• **Tugas Tertulis 1**: Salin kata demi kata sebagian teks tentang sejarah kepolisian, mulai dari kata-kata yang memuat "Sejarah Panjang Terbentuknya" dan berhenti setelah "ditetapkan oleh Raja.".

• **Teks yang Diberikan**:
· · · · ·

Sejarah Panjang Terbentuknya Kesatuan Bhayangkara
Nama Polisi berawal dari sebuah istilah yang dibawa oleh orang-orang Eropa ketika melakukan kolonialisasi di Indonesia, Belanda menyebut sebuah profesi yang tugas pokoknya menjaga keamanan lingkungan sekitar dengan Politie, Jerman menyebutnya Polizei, orang Inggris menyebutnya Police, sementara Spanyol dan Portugis mengenalnya dengan Policia. Memang dalam hal penyebutan namanya berbeda-beda, tetapi pada dasarnya pekerjaan atau tugas pokok polisi yang ada di negara-negara tersebut sama, yaitu melakukan tugas penjagaan, pengaturan, pengawalan, dan patroli, yang fungsinya untuk melindungi, mengayomi, melayani dan menegakkan hukum yang telah ditetapkan oleh Negaranya. Tugas dan Fungsi tersebut sudah ada sejak zaman kerajaan di Indonesia dengan fungsi untuk menegakkan hukum dan peraturan yang telah ditetapkan oleh Raja.

· · · · ·

• **Tugas Tertulis 2**: Pilih setiap baris dalam catatan berikut yang memuat kata "element". Huruf besar dan kecil dibedakan.

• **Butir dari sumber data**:
· · · · ·

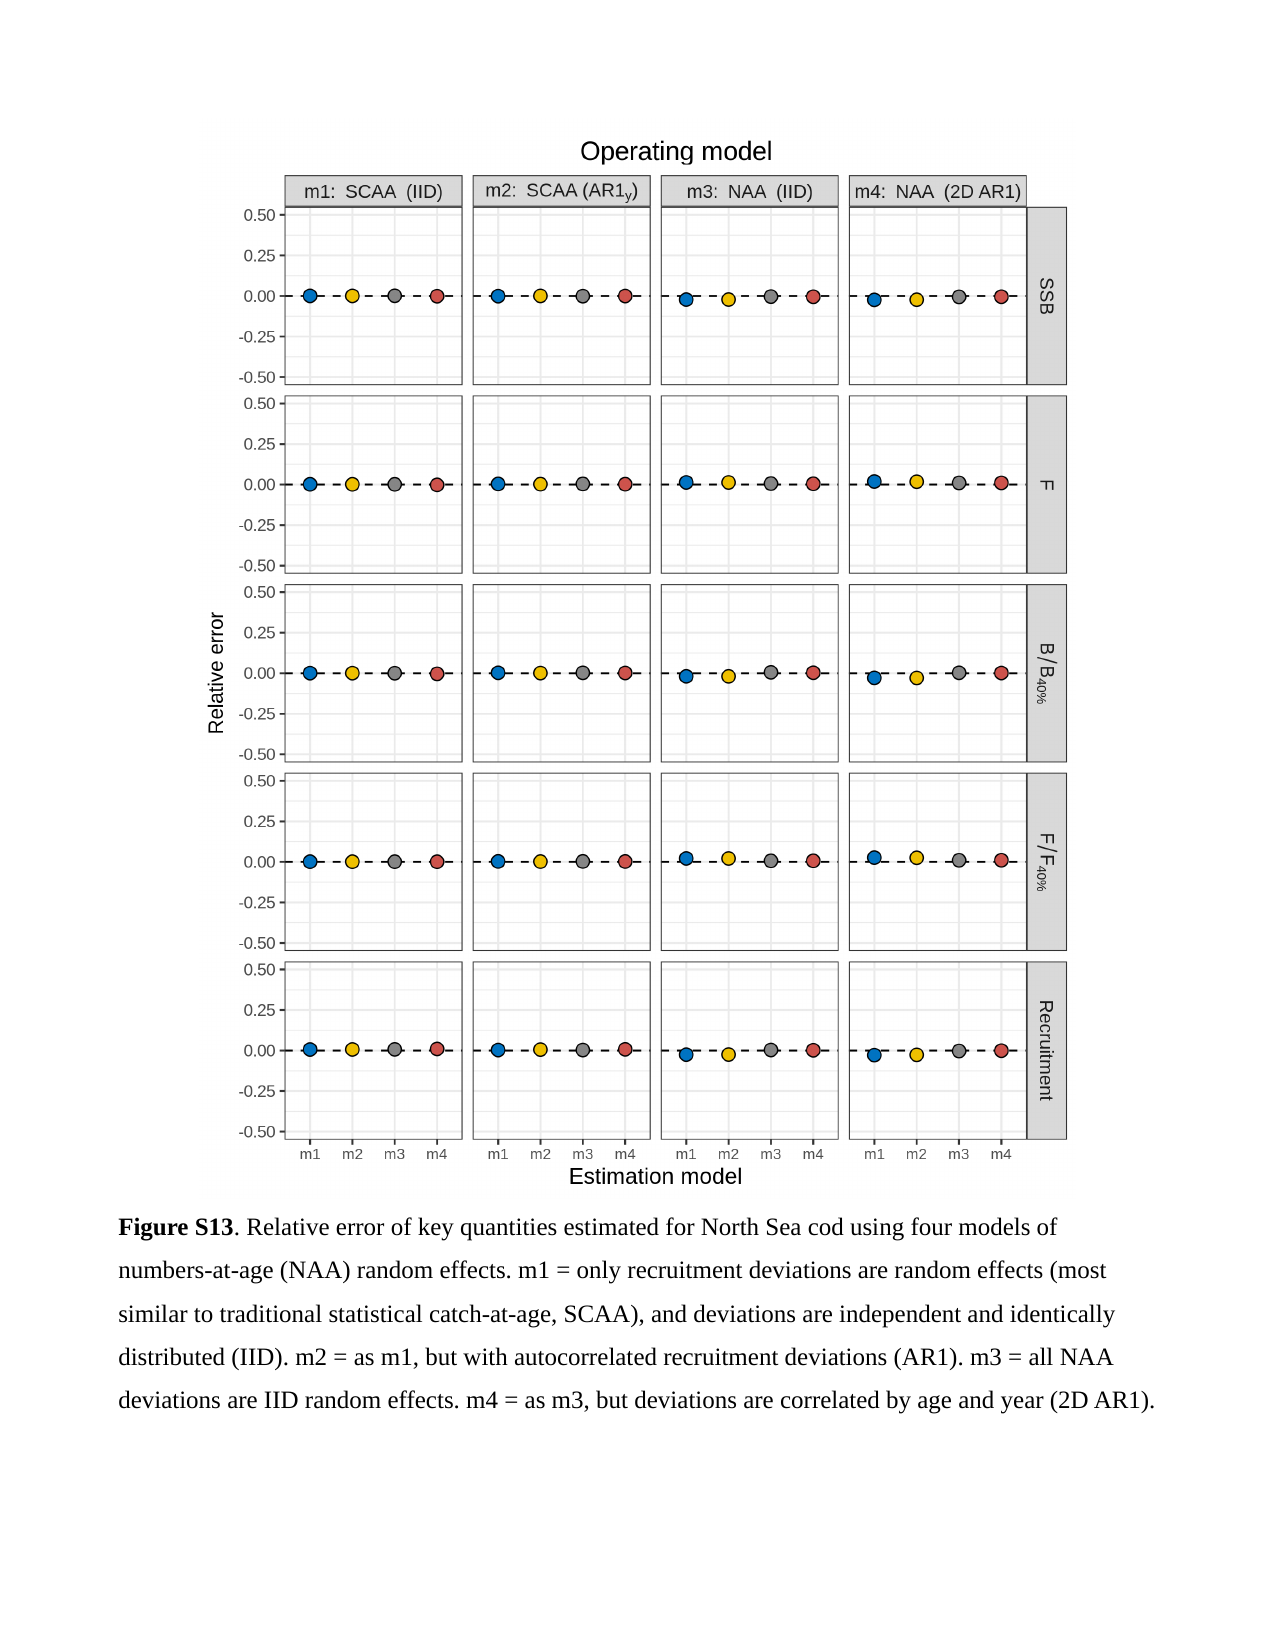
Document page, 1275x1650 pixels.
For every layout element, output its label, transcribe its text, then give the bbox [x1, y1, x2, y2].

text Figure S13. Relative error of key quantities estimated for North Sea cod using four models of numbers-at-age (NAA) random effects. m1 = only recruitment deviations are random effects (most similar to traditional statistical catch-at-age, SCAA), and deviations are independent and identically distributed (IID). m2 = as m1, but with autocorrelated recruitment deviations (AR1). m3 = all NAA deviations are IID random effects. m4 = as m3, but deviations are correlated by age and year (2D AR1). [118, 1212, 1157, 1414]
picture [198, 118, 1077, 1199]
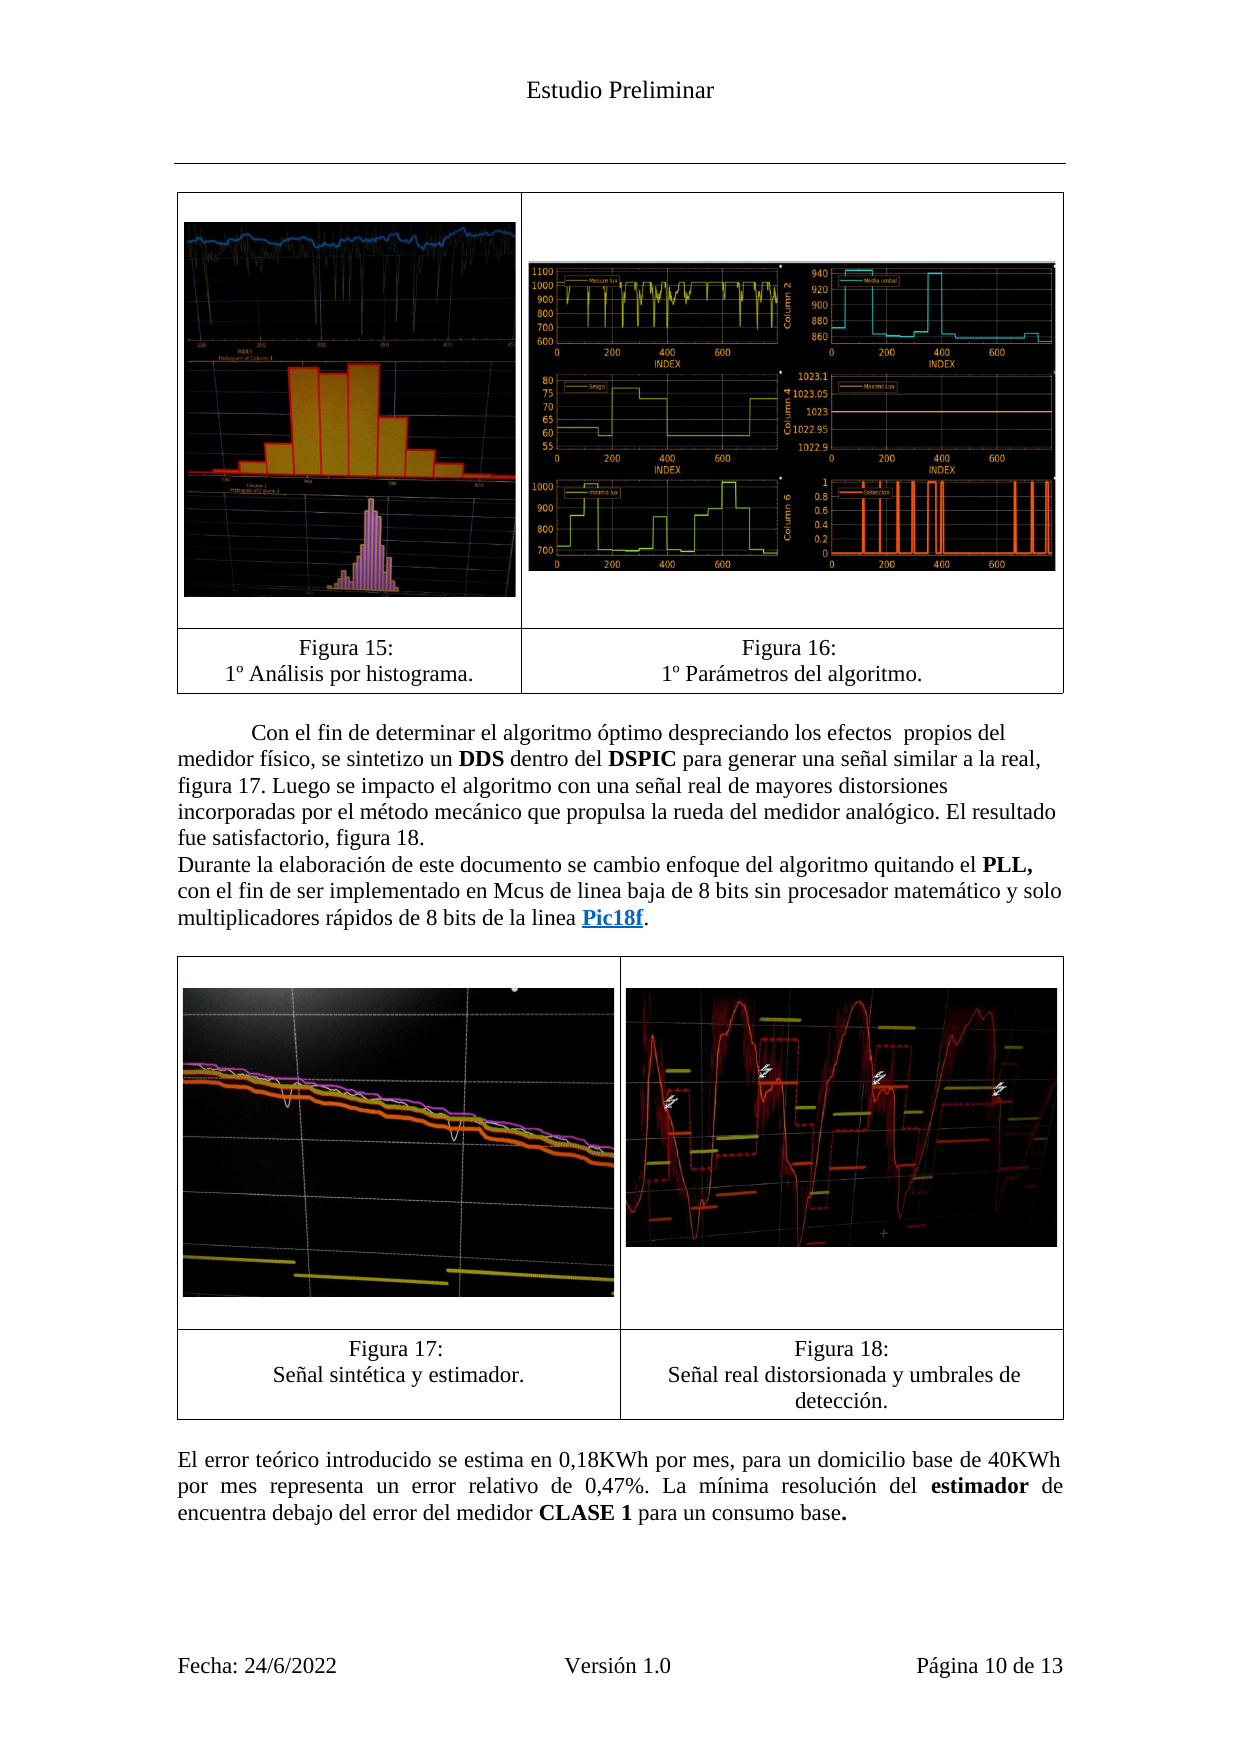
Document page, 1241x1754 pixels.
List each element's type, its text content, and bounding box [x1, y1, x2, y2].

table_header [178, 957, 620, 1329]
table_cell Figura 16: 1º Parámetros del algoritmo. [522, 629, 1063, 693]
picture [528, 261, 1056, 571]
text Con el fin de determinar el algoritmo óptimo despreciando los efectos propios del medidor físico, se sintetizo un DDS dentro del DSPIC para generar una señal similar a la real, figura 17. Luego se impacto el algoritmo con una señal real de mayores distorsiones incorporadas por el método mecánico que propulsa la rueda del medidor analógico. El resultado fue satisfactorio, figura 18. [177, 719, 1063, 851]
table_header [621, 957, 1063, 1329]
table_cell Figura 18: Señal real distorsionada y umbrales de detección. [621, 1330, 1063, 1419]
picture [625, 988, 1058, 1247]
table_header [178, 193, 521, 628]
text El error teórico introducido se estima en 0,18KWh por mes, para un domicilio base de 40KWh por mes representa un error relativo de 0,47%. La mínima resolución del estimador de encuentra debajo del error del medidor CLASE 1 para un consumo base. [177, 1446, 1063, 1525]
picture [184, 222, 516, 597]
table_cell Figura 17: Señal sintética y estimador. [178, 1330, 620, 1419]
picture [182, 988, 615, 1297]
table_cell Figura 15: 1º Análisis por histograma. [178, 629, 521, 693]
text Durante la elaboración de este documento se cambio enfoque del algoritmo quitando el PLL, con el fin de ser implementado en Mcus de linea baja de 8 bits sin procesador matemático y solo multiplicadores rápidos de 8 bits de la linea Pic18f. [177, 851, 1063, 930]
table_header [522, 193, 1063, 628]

· · · · ·

• **Jawaban Benar 1**:
Sejarah Panjang Terbentuknya Kesatuan Bhayangkara
Nama Polisi berawal dari sebuah istilah yang dibawa oleh orang-orang Eropa ketika melakukan kolonialisasi di Indonesia, Belanda menyebut sebuah profesi yang tugas pokoknya menjaga keamanan lingkungan sekitar dengan Politie, Jerman menyebutnya Polizei, orang Inggris menyebutnya Police, sementara Spanyol dan Portugis mengenalnya dengan Policia. Memang dalam hal penyebutan namanya berbeda-beda, tetapi pada dasarnya pekerjaan atau tugas pokok polisi yang ada di negara-negara tersebut sama, yaitu melakukan tugas penjagaan, pengaturan, pengawalan, dan patroli, yang fungsinya untuk melindungi, mengayomi, melayani dan menegakkan hukum yang telah ditetapkan oleh Negaranya. Tugas dan Fungsi tersebut sudah ada sejak zaman kerajaan di Indonesia dengan fungsi untuk menegakkan hukum dan peraturan yang telah ditetapkan oleh Raja.

• **Jawaban Benar 2**:
For every layout element, output its label, transcribe its text, then give the bbox [x1, y1, x2, y2].
List each element's type, its text content, and bounding box [x1, y1, x2, y2].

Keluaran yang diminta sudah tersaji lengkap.